Ground-based Remote Sensing of Aerosol, Clouds, Dynamics, and Precipitation in Antarctica - First results from a one-year campaign at Neumayer Station III in 2023

Novel ground-based remote sensing observations of aerosols and clouds have been carried out in Antarctica at the German Neumayer Station III (70.67°S, 8.27°W) for a whole year. The deployment of the mobile exploratory platform OCEANET-Atmosphere brought full ACTRIS aerosol and cloud profiling capabilities next to meteorological, radiation, and air chemistry in-situ observations at the Antarctic station. Neumayer III is currently the only station on a floating ice shelf that is manned throughout the year, providing excellent conditions for studying atmospheric effects on the Antarctic ice shelf. For that deployment the standard instrumentation of OCEANET-Atmosphere (PollyXT Raman polarization Lidar, a HATPRO microwave Radiometer, a Cimel sun and lunar photometer, and Radiation sensors) was extended by a Mira-35 cloud radar, a scanning LITRA-S Doppler lidar and a Parsivel² optical disdrometer. Together, these instruments brought the full ACTRIS aerosol and cloud profiling capabilities to a region where sophisticated ground-based observations were not available. The synergy of the different instruments allows for detailed retrievals of aerosol and cloud properties, such as cloud-relevant aerosol properties, liquid droplet properties and ice crystal concentrations. While data analysis is ongoing, three scientific highlights have already been identified during austral fall and winter, namely: Observations of a persistent shallow mixed-phase cloud embedded in a plume of advected marine aerosol. State of the art microphysical retrievals are used to obtain aerosol and cloud microphysical properties. Closure between cloud-relevant aerosol particles and precipitating ice crystals was achieved, demonstrating that the cloud formed in an aerosol-limited environment. Two extraordinary warm air intrusions: One with intense snowfall produced the equivalent of 10% of the yearly snow accumulation, a second one with record high temperatures and heavy icing due to supercooled drizzle.
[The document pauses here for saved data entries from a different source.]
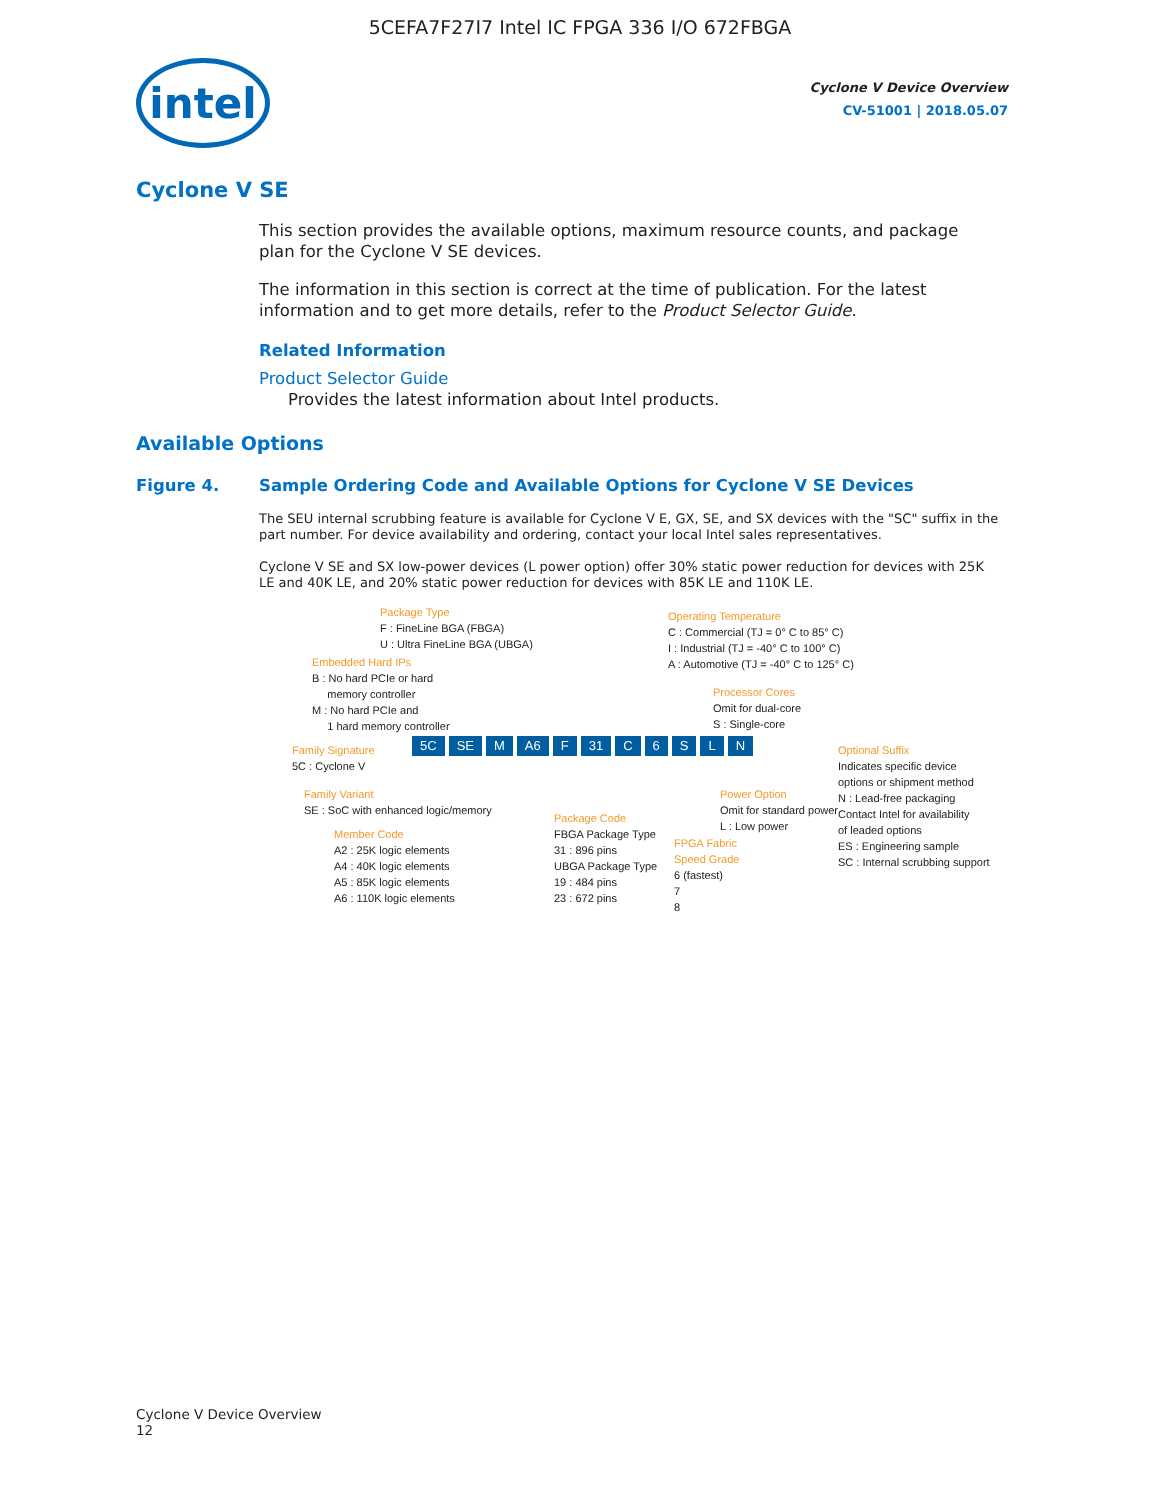5CEFA7F27I7 Intel IC FPGA 336 I/O 672FBGA
intel
Cyclone V Device Overview
CV-51001 | 2018.05.07
Cyclone V SE
This section provides the available options, maximum resource counts, and package plan for the Cyclone V SE devices.
The information in this section is correct at the time of publication. For the latest information and to get more details, refer to the Product Selector Guide.
Related Information
Product Selector Guide
Provides the latest information about Intel products.
Available Options
Figure 4. Sample Ordering Code and Available Options for Cyclone V SE Devices
The SEU internal scrubbing feature is available for Cyclone V E, GX, SE, and SX devices with the "SC" suffix in the part number. For device availability and ordering, contact your local Intel sales representatives.
Cyclone V SE and SX low-power devices (L power option) offer 30% static power reduction for devices with 25K LE and 40K LE, and 20% static power reduction for devices with 85K LE and 110K LE.
Package Type
F : FineLine BGA (FBGA)
U : Ultra FineLine BGA (UBGA)
Embedded Hard IPs
B : No hard PCIe or hard
memory controller
M : No hard PCIe and
1 hard memory controller
Operating Temperature
C : Commercial (TJ = 0° C to 85° C)
I : Industrial (TJ = -40° C to 100° C)
A : Automotive (TJ = -40° C to 125° C)
Processor Cores
Omit for dual-core
S : Single-core
Family Signature
5C : Cyclone V
5C SE M A6 F 31 C 6 SLN
Optional Suffix
Indicates specific device
options or shipment method
N : Lead-free packaging
Contact Intel for availability
of leaded options
ES : Engineering sample
SC : Internal scrubbing support
Family Variant
SE : SoC with enhanced logic/memory
Power Option
Omit for standard power
L : Low power
Member Code
A2 : 25K logic elements
A4 : 40K logic elements
A5 : 85K logic elements
A6 : 110K logic elements
Package Code
FBGA Package Type
31 : 896 pins
UBGA Package Type
19 : 484 pins
23 : 672 pins
FPGA Fabric
Speed Grade
6 (fastest)
7
8
Cyclone V Device Overview
12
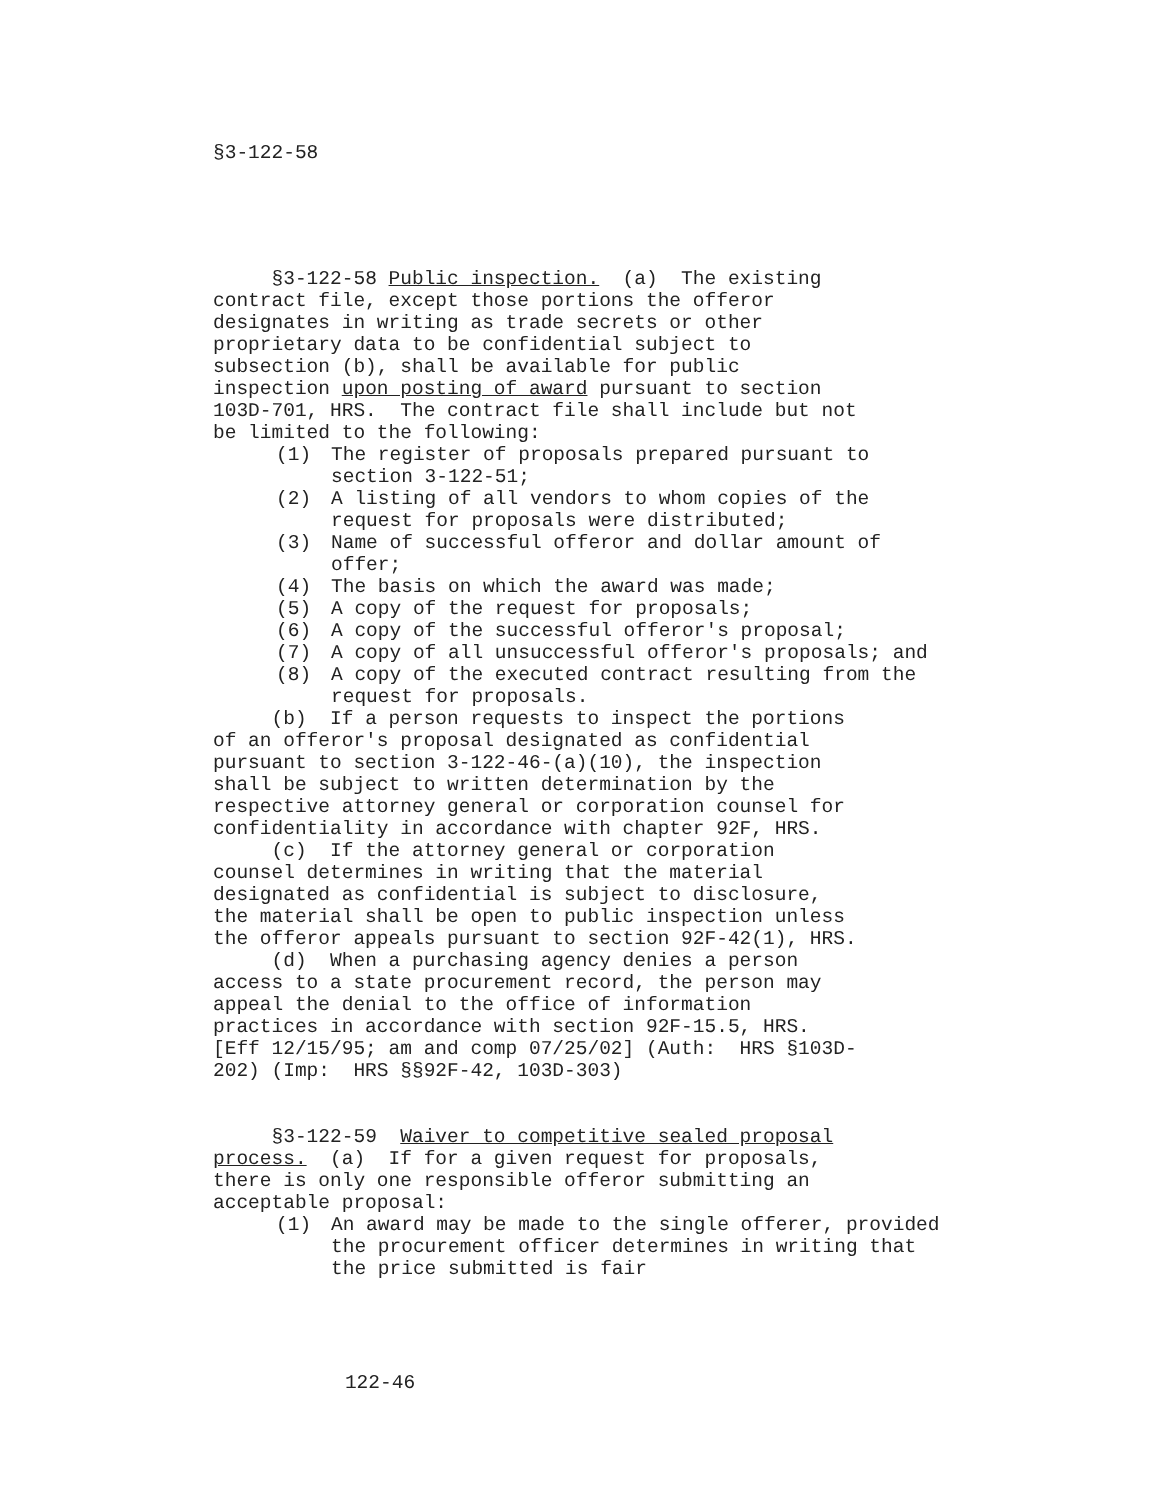§3-122-58
§3-122-58 Public inspection. (a) The existing contract file, except those portions the offeror designates in writing as trade secrets or other proprietary data to be confidential subject to subsection (b), shall be available for public inspection upon posting of award pursuant to section 103D-701, HRS. The contract file shall include but not be limited to the following:
(1) The register of proposals prepared pursuant to section 3-122-51;
(2) A listing of all vendors to whom copies of the request for proposals were distributed;
(3) Name of successful offeror and dollar amount of offer;
(4) The basis on which the award was made;
(5) A copy of the request for proposals;
(6) A copy of the successful offeror's proposal;
(7) A copy of all unsuccessful offeror's proposals; and
(8) A copy of the executed contract resulting from the request for proposals.
(b) If a person requests to inspect the portions of an offeror's proposal designated as confidential pursuant to section 3-122-46-(a)(10), the inspection shall be subject to written determination by the respective attorney general or corporation counsel for confidentiality in accordance with chapter 92F, HRS. (c) If the attorney general or corporation counsel determines in writing that the material designated as confidential is subject to disclosure, the material shall be open to public inspection unless the offeror appeals pursuant to section 92F-42(1), HRS. (d) When a purchasing agency denies a person access to a state procurement record, the person may appeal the denial to the office of information practices in accordance with section 92F-15.5, HRS. [Eff 12/15/95; am and comp 07/25/02] (Auth: HRS §103D- 202) (Imp: HRS §§92F-42, 103D-303)
§3-122-59 Waiver to competitive sealed proposal process. (a) If for a given request for proposals, there is only one responsible offeror submitting an acceptable proposal:
(1) An award may be made to the single offerer, provided the procurement officer determines in writing that the price submitted is fair
122-46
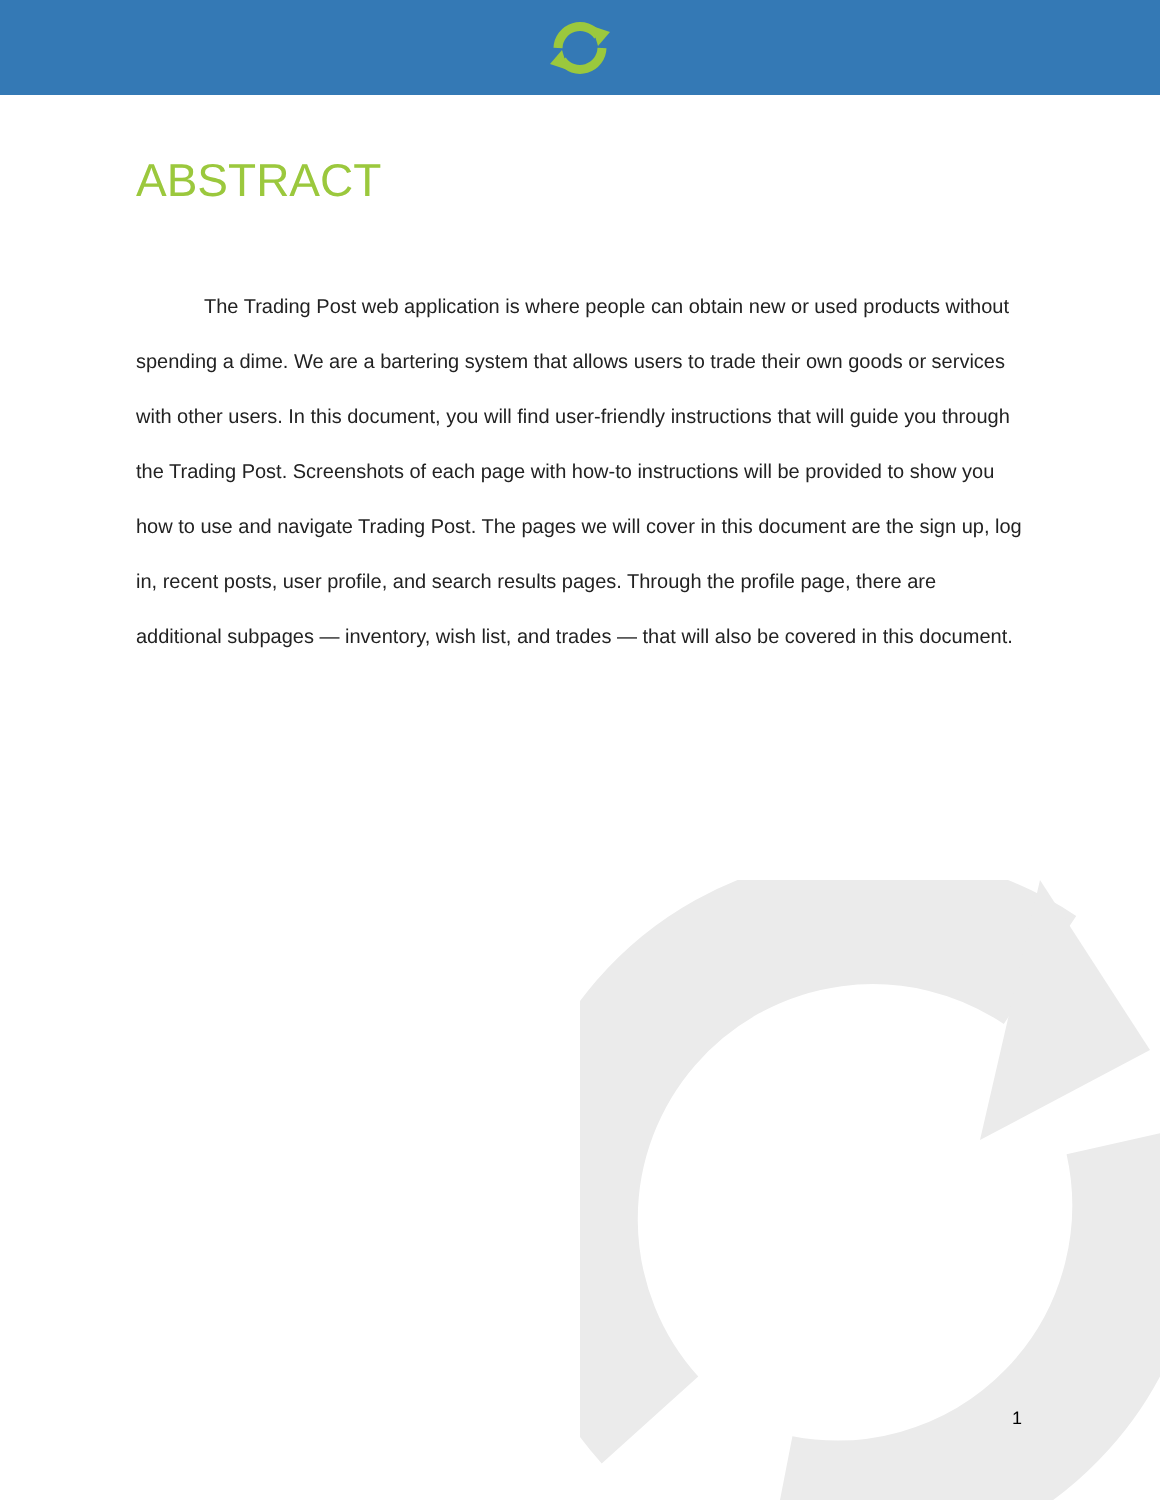ABSTRACT
The Trading Post web application is where people can obtain new or used products without spending a dime. We are a bartering system that allows users to trade their own goods or services with other users. In this document, you will find user-friendly instructions that will guide you through the Trading Post. Screenshots of each page with how-to instructions will be provided to show you how to use and navigate Trading Post. The pages we will cover in this document are the sign up, log in, recent posts, user profile, and search results pages. Through the profile page, there are additional subpages — inventory, wish list, and trades — that will also be covered in this document.
1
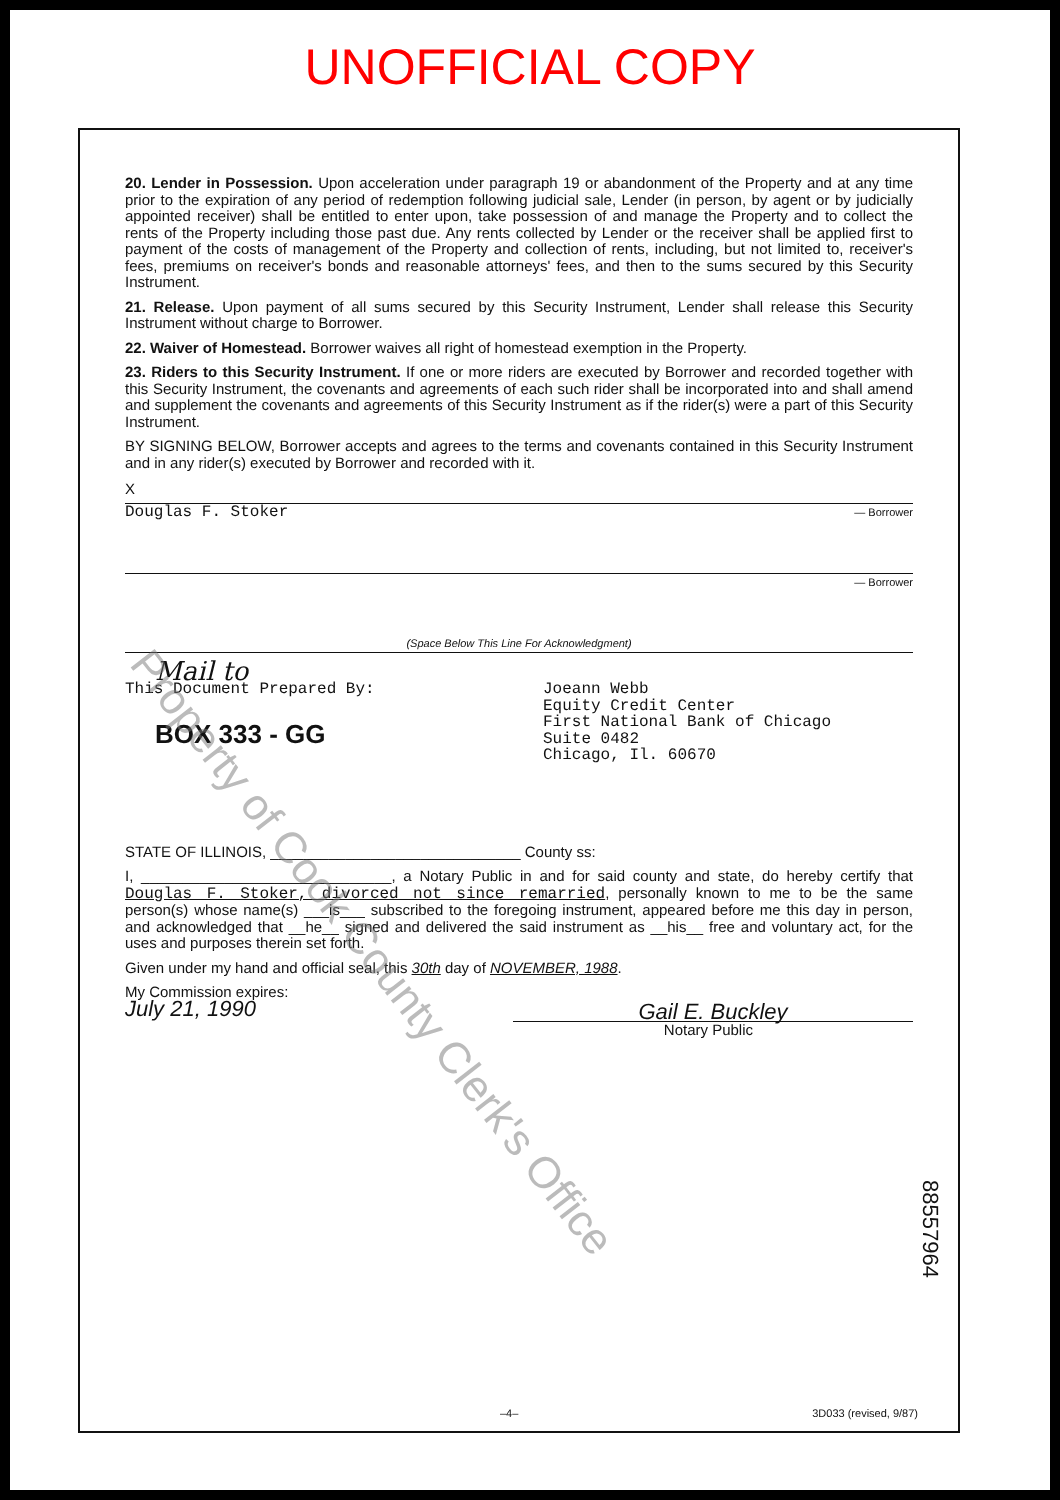UNOFFICIAL COPY
20. Lender in Possession. Upon acceleration under paragraph 19 or abandonment of the Property and at any time prior to the expiration of any period of redemption following judicial sale, Lender (in person, by agent or by judicially appointed receiver) shall be entitled to enter upon, take possession of and manage the Property and to collect the rents of the Property including those past due. Any rents collected by Lender or the receiver shall be applied first to payment of the costs of management of the Property and collection of rents, including, but not limited to, receiver's fees, premiums on receiver's bonds and reasonable attorneys' fees, and then to the sums secured by this Security Instrument.
21. Release. Upon payment of all sums secured by this Security Instrument, Lender shall release this Security Instrument without charge to Borrower.
22. Waiver of Homestead. Borrower waives all right of homestead exemption in the Property.
23. Riders to this Security Instrument. If one or more riders are executed by Borrower and recorded together with this Security Instrument, the covenants and agreements of each such rider shall be incorporated into and shall amend and supplement the covenants and agreements of this Security Instrument as if the rider(s) were a part of this Security Instrument.
BY SIGNING BELOW, Borrower accepts and agrees to the terms and covenants contained in this Security Instrument and in any rider(s) executed by Borrower and recorded with it.
X
Douglas F. Stoker — Borrower
— Borrower
(Space Below This Line For Acknowledgment)
Mail to
This Document Prepared By:
BOX 333 - GG
Joeann Webb
Equity Credit Center
First National Bank of Chicago
Suite 0482
Chicago, Il. 60670
STATE OF ILLINOIS, ______________________________ County ss:
I, ______________________________, a Notary Public in and for said county and state, do hereby certify that Douglas F. Stoker, divorced not since remarried, personally known to me to be the same person(s) whose name(s) ___is___ subscribed to the foregoing instrument, appeared before me this day in person, and acknowledged that __he__ signed and delivered the said instrument as __his__ free and voluntary act, for the uses and purposes therein set forth.
Given under my hand and official seal, this 30th day of NOVEMBER, 1988.
My Commission expires:
July 21, 1990
Gail E. Buckley
Notary Public
88557964
–4– 3D033 (revised, 9/87)
Property of Cook County Clerk's Office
Omnipresent aerosol layers in the stratosphere, contributing almost 50% to the aerosol optical depth of around 0.06 at 500nm. Lidar-derived optical signatures revealed sulphate aerosol in the stratosphere - most likely linked to the Hunga Tonga eruption in 2022. We will present an overview of the campaign, the three highlights and provide an outlook on potential future usage of the dataset.